The Dublin & Blessington Steam Tramway

Electrification in Dublin

The Dublin & Blessington Steam Tramway had been given running powers over the lines of the Dublin United Tramway Company, and with this in mind, experiments were made with a first class double deck trailer car which was designed to be operated through to Nelson's Pillar. However, the type of rail used by the DBST was different to the rail used by the DUTC, and the running of passenger stock through to the city was never feasible due to the risk of derailments.

Electrification of the Dublin trams began when the Dublin Southern Districts Tramways ran their first electric trams between Ballsbridge and Dalkey in 1896. Within a short period of time, electric trams were running throughout the city, and the last horse tram worked to Sandymount from the city on 13th January, 1901.

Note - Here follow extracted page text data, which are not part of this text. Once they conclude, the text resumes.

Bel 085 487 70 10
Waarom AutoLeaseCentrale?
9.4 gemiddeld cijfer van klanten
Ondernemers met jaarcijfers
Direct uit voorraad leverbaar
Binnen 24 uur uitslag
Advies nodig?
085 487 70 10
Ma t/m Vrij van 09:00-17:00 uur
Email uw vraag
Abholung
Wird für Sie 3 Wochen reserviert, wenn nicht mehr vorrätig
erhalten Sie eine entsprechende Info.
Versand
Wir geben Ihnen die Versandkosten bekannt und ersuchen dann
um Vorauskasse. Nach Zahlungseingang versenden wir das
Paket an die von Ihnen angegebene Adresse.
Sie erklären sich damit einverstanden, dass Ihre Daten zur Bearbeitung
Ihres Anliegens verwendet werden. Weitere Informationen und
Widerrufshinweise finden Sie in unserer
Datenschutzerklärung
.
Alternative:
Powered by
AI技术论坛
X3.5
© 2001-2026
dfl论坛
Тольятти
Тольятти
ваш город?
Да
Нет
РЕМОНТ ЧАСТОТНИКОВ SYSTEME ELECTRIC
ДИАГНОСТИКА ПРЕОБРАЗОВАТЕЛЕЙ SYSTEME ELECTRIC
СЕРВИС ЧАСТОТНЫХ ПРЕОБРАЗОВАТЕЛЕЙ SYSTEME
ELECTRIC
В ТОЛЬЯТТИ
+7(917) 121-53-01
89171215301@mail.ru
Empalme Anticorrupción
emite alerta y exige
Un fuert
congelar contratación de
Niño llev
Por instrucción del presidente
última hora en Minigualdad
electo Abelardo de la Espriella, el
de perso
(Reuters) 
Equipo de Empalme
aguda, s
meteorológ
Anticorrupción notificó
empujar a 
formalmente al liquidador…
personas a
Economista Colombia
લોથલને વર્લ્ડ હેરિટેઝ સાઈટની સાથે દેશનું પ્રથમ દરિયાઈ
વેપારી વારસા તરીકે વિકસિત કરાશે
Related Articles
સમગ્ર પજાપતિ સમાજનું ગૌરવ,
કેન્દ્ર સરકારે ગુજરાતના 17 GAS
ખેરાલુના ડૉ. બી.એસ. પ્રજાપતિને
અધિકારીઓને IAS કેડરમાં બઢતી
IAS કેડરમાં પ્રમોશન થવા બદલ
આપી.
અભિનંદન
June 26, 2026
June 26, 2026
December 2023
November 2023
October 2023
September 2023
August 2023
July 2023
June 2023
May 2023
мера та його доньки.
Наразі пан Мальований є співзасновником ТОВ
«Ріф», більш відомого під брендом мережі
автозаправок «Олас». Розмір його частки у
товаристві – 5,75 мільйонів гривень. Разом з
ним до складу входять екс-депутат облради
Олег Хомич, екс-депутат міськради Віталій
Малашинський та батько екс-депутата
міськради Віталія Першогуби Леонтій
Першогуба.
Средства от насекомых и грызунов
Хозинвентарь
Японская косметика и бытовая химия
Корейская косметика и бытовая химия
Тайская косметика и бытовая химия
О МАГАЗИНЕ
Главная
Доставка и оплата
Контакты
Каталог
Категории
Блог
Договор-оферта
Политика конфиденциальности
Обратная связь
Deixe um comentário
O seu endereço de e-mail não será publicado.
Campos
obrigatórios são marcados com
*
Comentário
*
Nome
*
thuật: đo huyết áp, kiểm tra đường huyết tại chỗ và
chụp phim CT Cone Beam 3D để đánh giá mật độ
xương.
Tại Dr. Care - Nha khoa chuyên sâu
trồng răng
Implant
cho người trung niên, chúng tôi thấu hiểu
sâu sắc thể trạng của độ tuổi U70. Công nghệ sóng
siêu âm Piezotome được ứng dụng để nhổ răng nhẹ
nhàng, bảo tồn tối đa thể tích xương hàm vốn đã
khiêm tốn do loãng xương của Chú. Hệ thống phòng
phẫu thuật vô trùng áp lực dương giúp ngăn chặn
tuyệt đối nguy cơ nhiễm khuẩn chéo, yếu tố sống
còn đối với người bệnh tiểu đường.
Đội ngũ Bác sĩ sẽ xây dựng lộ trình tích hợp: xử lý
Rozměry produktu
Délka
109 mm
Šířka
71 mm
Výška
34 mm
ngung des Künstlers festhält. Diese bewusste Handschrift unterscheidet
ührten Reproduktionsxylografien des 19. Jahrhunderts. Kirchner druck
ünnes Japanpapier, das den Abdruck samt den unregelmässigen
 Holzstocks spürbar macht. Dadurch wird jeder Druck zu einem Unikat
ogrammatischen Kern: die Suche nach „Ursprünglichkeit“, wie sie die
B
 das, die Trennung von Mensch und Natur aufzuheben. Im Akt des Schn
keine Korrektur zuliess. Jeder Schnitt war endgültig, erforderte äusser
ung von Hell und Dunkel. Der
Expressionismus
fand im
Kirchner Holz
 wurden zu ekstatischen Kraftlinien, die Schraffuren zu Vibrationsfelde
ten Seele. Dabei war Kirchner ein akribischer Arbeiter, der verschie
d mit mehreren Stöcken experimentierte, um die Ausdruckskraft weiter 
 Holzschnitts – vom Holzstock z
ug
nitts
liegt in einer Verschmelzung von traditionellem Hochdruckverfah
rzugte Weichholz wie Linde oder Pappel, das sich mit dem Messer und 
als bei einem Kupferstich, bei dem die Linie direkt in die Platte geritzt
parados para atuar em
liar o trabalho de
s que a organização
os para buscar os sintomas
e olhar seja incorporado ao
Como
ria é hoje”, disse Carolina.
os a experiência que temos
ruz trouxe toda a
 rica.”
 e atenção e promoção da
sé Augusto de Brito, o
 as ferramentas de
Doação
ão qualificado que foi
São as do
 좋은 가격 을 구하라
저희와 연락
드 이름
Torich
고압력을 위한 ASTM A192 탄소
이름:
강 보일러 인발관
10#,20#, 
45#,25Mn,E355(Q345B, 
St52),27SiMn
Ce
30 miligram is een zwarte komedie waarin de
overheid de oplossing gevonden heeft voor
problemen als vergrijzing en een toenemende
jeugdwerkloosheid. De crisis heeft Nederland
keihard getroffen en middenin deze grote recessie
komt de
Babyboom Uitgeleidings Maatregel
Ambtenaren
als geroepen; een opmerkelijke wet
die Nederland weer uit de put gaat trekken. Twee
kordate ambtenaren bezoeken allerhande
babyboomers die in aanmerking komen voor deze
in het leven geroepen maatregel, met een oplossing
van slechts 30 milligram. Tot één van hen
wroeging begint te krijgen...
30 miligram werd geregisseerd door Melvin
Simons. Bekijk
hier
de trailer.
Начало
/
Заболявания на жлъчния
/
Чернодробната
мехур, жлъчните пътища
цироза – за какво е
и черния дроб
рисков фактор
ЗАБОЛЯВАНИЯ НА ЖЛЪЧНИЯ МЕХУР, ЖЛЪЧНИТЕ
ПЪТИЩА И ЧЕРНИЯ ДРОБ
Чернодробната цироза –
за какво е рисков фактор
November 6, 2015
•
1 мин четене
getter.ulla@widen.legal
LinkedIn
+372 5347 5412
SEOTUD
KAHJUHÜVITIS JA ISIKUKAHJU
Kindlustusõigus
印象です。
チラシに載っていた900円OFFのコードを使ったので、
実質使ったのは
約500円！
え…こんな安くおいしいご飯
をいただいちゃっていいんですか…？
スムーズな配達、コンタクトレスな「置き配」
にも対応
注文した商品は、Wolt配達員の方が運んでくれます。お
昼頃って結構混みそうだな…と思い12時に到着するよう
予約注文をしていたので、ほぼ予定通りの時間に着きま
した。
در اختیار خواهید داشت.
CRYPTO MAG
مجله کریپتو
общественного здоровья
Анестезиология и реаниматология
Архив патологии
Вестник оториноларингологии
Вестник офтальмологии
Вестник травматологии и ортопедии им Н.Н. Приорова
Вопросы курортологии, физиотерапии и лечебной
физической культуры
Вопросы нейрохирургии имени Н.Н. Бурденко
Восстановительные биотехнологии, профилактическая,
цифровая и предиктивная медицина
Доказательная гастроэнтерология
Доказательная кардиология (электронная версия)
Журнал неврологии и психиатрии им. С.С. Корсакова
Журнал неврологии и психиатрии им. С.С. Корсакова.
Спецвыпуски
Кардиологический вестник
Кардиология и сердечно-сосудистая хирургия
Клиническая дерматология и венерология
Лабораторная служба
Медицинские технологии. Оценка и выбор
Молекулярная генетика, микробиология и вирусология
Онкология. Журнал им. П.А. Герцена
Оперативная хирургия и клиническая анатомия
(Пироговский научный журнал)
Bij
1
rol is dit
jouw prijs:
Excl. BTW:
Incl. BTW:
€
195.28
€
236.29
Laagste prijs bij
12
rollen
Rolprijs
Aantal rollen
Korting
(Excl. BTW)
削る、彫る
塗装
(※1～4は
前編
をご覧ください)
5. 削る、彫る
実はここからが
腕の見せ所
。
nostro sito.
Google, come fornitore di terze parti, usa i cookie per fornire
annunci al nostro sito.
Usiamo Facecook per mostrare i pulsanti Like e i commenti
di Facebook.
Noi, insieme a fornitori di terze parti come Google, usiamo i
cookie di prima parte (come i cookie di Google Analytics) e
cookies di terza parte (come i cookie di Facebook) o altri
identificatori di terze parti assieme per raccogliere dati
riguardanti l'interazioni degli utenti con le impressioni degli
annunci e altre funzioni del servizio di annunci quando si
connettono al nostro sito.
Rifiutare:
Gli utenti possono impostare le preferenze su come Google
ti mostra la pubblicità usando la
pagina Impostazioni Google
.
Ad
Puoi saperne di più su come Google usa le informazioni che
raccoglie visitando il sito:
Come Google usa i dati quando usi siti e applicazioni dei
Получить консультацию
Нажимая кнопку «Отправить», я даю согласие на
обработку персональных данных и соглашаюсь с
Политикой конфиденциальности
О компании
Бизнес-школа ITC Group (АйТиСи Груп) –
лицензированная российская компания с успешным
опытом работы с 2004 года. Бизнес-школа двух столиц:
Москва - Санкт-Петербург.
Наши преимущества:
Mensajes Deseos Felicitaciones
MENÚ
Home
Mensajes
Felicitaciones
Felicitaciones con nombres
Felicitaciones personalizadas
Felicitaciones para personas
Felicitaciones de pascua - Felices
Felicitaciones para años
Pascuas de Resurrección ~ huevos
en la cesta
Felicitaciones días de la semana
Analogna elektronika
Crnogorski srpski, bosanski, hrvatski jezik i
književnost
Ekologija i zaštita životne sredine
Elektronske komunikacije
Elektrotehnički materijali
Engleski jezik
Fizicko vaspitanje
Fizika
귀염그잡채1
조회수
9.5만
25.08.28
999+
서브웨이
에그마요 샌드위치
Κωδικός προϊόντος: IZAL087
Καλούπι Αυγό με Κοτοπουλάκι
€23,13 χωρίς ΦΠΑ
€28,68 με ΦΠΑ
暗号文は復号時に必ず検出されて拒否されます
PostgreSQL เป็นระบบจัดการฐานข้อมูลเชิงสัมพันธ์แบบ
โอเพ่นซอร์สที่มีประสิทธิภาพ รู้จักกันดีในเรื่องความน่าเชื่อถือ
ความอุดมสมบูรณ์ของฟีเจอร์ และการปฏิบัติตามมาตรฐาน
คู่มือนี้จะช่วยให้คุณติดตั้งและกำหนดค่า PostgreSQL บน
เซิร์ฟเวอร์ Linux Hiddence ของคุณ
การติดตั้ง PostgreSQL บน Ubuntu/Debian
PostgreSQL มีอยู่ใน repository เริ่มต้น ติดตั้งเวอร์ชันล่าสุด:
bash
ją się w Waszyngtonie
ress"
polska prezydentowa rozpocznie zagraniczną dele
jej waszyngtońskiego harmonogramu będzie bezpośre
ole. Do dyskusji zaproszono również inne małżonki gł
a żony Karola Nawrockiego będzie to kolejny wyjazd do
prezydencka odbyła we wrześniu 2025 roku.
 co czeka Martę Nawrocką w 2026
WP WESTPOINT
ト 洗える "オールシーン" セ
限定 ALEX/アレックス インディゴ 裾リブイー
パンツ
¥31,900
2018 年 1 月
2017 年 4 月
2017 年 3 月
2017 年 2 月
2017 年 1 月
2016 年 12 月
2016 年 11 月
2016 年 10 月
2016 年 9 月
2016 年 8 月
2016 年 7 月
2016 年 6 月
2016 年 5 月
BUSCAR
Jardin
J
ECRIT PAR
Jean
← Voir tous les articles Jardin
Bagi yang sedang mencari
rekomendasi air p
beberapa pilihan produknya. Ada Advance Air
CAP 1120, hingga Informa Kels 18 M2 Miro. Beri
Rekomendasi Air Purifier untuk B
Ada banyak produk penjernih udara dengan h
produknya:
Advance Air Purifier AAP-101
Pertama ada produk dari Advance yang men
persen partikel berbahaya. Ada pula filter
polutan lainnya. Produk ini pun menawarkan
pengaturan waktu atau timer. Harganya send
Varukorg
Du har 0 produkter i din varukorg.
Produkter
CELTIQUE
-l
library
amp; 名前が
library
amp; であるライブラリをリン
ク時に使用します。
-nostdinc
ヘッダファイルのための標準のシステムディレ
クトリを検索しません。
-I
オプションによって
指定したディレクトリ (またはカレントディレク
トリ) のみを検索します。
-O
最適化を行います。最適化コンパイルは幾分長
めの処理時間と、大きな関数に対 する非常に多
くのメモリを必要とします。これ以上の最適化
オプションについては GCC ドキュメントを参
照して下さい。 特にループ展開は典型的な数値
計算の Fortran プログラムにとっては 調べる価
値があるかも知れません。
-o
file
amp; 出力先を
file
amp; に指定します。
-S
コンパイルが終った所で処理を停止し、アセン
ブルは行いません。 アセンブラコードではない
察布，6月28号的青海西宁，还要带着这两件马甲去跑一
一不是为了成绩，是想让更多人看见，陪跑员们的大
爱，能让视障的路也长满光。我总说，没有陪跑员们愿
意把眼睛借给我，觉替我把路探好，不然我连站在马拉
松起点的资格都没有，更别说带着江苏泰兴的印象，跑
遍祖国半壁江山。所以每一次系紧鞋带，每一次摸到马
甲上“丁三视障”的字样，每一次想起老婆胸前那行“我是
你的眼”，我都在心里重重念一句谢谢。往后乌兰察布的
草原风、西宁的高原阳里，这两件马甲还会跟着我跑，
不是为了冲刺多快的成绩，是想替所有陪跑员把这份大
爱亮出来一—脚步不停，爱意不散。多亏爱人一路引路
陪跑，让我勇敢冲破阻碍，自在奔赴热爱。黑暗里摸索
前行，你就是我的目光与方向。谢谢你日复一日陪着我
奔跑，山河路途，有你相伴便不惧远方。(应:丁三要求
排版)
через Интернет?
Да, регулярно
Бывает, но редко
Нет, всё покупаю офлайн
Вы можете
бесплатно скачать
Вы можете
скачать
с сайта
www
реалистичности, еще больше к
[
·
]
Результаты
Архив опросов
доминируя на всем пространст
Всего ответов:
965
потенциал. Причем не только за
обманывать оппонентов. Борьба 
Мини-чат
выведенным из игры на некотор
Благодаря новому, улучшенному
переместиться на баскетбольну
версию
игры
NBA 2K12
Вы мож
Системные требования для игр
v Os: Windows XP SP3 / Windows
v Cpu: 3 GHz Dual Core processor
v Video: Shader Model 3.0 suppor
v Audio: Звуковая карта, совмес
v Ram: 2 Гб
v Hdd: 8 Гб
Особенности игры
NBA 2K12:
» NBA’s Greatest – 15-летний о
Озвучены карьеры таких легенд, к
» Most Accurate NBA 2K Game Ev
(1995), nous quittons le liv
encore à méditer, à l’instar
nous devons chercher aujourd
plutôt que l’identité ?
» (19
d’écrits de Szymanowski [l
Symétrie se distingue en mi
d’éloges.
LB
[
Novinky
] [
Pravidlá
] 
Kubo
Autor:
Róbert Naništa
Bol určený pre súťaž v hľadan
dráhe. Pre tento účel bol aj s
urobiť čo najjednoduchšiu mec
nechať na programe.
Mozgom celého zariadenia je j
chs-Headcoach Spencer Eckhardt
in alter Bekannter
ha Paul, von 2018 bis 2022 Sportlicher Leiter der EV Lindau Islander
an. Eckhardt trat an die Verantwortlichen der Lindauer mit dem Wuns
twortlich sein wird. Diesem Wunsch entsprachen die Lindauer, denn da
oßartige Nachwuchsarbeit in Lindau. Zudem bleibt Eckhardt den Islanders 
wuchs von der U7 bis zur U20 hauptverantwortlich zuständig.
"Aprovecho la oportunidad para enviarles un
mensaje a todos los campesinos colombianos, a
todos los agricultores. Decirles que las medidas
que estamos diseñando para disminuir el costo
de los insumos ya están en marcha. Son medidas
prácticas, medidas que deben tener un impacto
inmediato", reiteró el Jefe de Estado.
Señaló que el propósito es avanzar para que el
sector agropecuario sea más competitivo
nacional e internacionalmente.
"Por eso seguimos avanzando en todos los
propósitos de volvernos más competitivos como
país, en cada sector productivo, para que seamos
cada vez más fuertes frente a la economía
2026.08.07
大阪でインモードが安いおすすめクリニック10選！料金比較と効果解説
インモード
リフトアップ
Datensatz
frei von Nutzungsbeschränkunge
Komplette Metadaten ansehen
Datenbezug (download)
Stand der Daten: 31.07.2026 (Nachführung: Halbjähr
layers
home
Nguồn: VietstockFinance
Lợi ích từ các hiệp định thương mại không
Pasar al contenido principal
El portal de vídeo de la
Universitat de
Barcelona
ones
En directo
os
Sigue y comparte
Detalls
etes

In 1898, electric trams first arrived in Terenure. This brought with it the possibility of working goods traffic through to the city, and this became an important part of the business of the DBST for many years. A rail connection had been made with the DUTC line at the junction of the Terenure and Rathfarnham roads. A goods train would be marshalled on the Templeogue Road outside the terminus yard, and a small electric powered locomotive of the DUTC would haul the train by night over the Dublin tram network, with wagons heading to Kingsbridge and Ringsend depots to link with the mainline rail network as well as with shipping on the banks of the Liffey at Ringsend. Coal traffic was an important business, as well as the transport of cattle, for which special wagons had been supplied.

The 1911 Scheme

The locomotives of the DBST were coming into disrepair due to the unsuitable nature of the work, especially the six initial locomotives known as the 'kettles'. Number 4 had already been retired to the Templeogue depot to work as a static engine to power machinery. In 1911, a major proposal was put forward for the electrification of the line as far as Crooksling. A new depot and power station would be provided near Jobstown, which would provide electric power for the line, and also for electric lighting throughout the local district, and which would enable the closing of the Terenure and Templeogue depots.

The advantage of this, apart from the better economy that would be enabled, was that through traffic from Nelson's Pillar in the centre of Dublin could finally be accomplished. Electric cars could work through all the way as far as Crooksling. Thereafter, a small, portable electric power plant carried in a special van would be hooked on, and this would supply the necessary power for the remainder of the journey to Blessington and Poulaphouca. The steam locomotives would be abandoned altogether.

This was a very ambitious scheme, which could have had long lasting implications for the success or otherwise of the line. The next thing to happen, however, was the First World War, and that put paid to any further developments. The DBST did receive two petrol-electric tramcars in 1915, but as we have seen, these were unsuccessful.

The End of the Line

All the while, operating costs were rising, especially during the First World War. After the war, much consolidation of the railway network in Ireland took place, with smaller railway companies being taken over by the larger groups. In 1917, suggestions were made to have the Dublin & Blessington and Dublin & Lucan tramways taken over by the state. In 1918 a proposal was put forward for the electrification of the Dublin & Lucan Steam Tramway, and there were suggestions that a link might be made with the DBST, for the electrification of both lines. Neither concern could afford to undertake such an onerous task.

During the early 1920s, the Irish Civil War caused much disruption to services. Much business was lost to the road hauliers, and rates were cut to try to remain competitive. Losses continued to grow, and in 1927, the Blessington & Poulaphouca Steam Tramway ceased, with the rails on this section of the line quickly lifted. The DBST lost a lot of it's tourist traffic due to this decision. The Dublin & Blessington was eventually taken over by a joint committee of the Dublin and Wicklow County Councils.

In 1929, the Paragon Omnibus Company began operating a through bus service between Blessington and the city centre, eliminating the tiresome requirement for passengers to transfer between the DBST and the Dublin tram at Terenure. This struck a fatal blow to the DBST, and although fares were cut drastically in a vain bid to compete, the end would soon be in sight. The DBST even applied for permission to operate it's own buses between the Embankment, Saggart and Rathcoole, to meet the trams. This was a hopeless cause, as another independent bus operator, the Excelsior company, began running buses direct from the city to Newcastle and Rathcoole via Inchicore.

Last ditch efforts were made in 1931 to have the DBST taken over by either the Dublin United Tramway Company, or by the Great Southern Railways. Unfortunately, this never came to pass, and so it was, that on the 31st December 1932, a wet Saturday night, the last trains ran on the DBST lines, the 6:15 p.m. from Terenure to Blessington, and the last of the last, the 10:30 p.m. from Terenure to Tallaght. This final journey was made by 2-4-2 locomotive number 9, hauling just one double deck car with a full load of passengers, doubtless there to give their final farewells to an operation that had served the area well for almost half a century, and opened up the town and hinterland of Blessington to the rest of the country at a time when Ireland would begin to see major changes and advancements as it headed into the twentieth century.